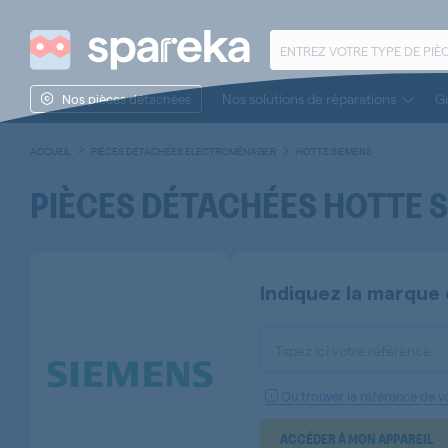
Nos solutions de réparations
Gu
Nos pièces détachées
ACCUEIL
PIÈCES DÉTACHÉES ELECTROMÉNAGER
HOTTE SIEMENS
PIÈCES DÉTACHÉES HOTTE 
Indiquez la marque 
Tapez ici votre référence
Où trouver la référence de vo
ACCÉDER À MON APPAREIL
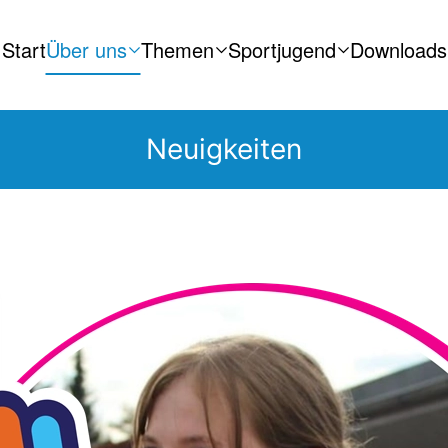
Start
Über uns
Themen
Sportjugend
Downloads
Neuigkeiten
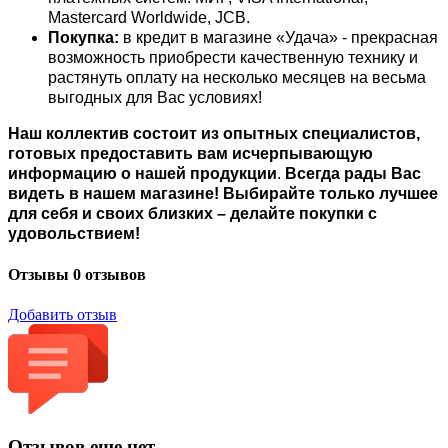
Mastercard Worldwide, JCB.
Покупка:
в кредит в магазине «Удача» - прекрасная
возможность приобрести качественную технику и
растянуть оплату на несколько месяцев на весьма
выгодных для Вас условиях!
Наш коллектив состоит из опытных специалистов,
готовых предоставить вам исчерпывающую
информацию о нашей продукции
.
Всегда рады Вас
видеть в нашем магазине! Выбирайте только лучшее
для себя и своих близких – делайте покупки с
удовольствием!
Отзывы
0 отзывов
Добавить отзыв
Отзывов еще нет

-----

- The problem
Only a verbatim transcription of the lines from the one containing "готовых предоставить вам исчерпывающую" through the last line of the records counts as the answer.

- Answer to this task
готовых предоставить вам исчерпывающую
информацию о нашей продукции
.
Всегда рады Вас
видеть в нашем магазине! Выбирайте только лучшее
для себя и своих близких – делайте покупки с
удовольствием!
Отзывы
0 отзывов
Добавить отзыв
Отзывов еще нет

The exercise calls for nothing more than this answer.